The Philadelphia Flyers announced Monday that they were firing head coach Dave Hakstol, ending his run in the position after more than three years.
Hakstol had joined the Flyers for the 2015-16 season after spending 11 seasons coaching the University of North Dakota.
Flyers Clean House After Disappointing Start
Under Hakstol’s leadership, Philadelphia had made the playoffs two of the past three seasons. But the team never advanced past the first round of the postseason, putting pressure on the 50-year-old coach heading into the 2018-19 campaign.
The Flyers came into the year expecting to compete for a playoff spot again, but quickly stumbled out of the gate. That led to the firing of general manager Ron Hextall last month and sparked rumors that Hakstol could be the next one out the door.
Incoming general manager Chuck Fletcher said he wanted to take time to evaluate Hakstol before making a decision on the coach’s future. But just two weeks later, with the Flyers in last place in the Eastern Conference with a 12-15-4 record, there were rumblings that Hakstol was on his way out. And while the Flyers denied those rumors over the weekend, Monday saw the news become official.
“After meeting this morning with Dave Hakstol and thoughtful consideration, I have decided to relieve him of his duties as head coach,” Fletcher said in a news release. “As I continue to assess the team, I feel that this is the best course of action for our group moving forward.”
Flyers Call Up Hart Due to Goaltending Woes
The move comes after a four-game losing streak in which the Flyers have given up 22 goals. Goaltending has been a serious weakness for Philadelphia all season long, with Flyers goaltenders having a league-low .874 save percentage this season – well below the league average of .902.
The Flyers have tried five different goalies so far this year, and may soon put a sixth in the net. Just before Hakstol was fired, the team called up 20-year-old goaltending prospect Carter Hart from the Lehigh Valley Phantoms of the AHL, which makes him the youngest goaltender in the NHL by more than two years.

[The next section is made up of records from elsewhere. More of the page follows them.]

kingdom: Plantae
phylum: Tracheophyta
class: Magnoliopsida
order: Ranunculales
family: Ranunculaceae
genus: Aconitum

That’s an unusual move, as even elite goaltenders typically spend significant time in minor league hockey before coming up to try their hand in the NHL. Hart led Canada to a gold medal in the 2018 World Juniors, and twice won the Goaltender of the Year award in the junior-level Canadian Hockey League.
That makes Hart a tantalizing prospect, even if there’s a lot of uncertainty as to whether bringing him up to the NHL this early could stunt his growth as a goaltender.
“You never know for sure what the risk is,” Phantoms coach Scott Gordon told reporters last week, responding to discussion over whether Hart should move up to the Flyers. “There’s nobody that’s suffered by playing in the American Hockey League. It can only make you better.”
Gordon, who previously coached the New York Islanders from 2008 to 2010, will now serve as the interim head coach of the Flyers.
Despite a horrid start, Philadelphia is only eight points out of a playoff spot at the moment with 50 games left to play this season, meaning they are far from out of contention. But bookmakers aren’t giving the Flyers much of a chance to turn things around: William Hill lists Philadelphia as an 80/1 longshot to win the Stanley Cup this season, among the worst odds in the league.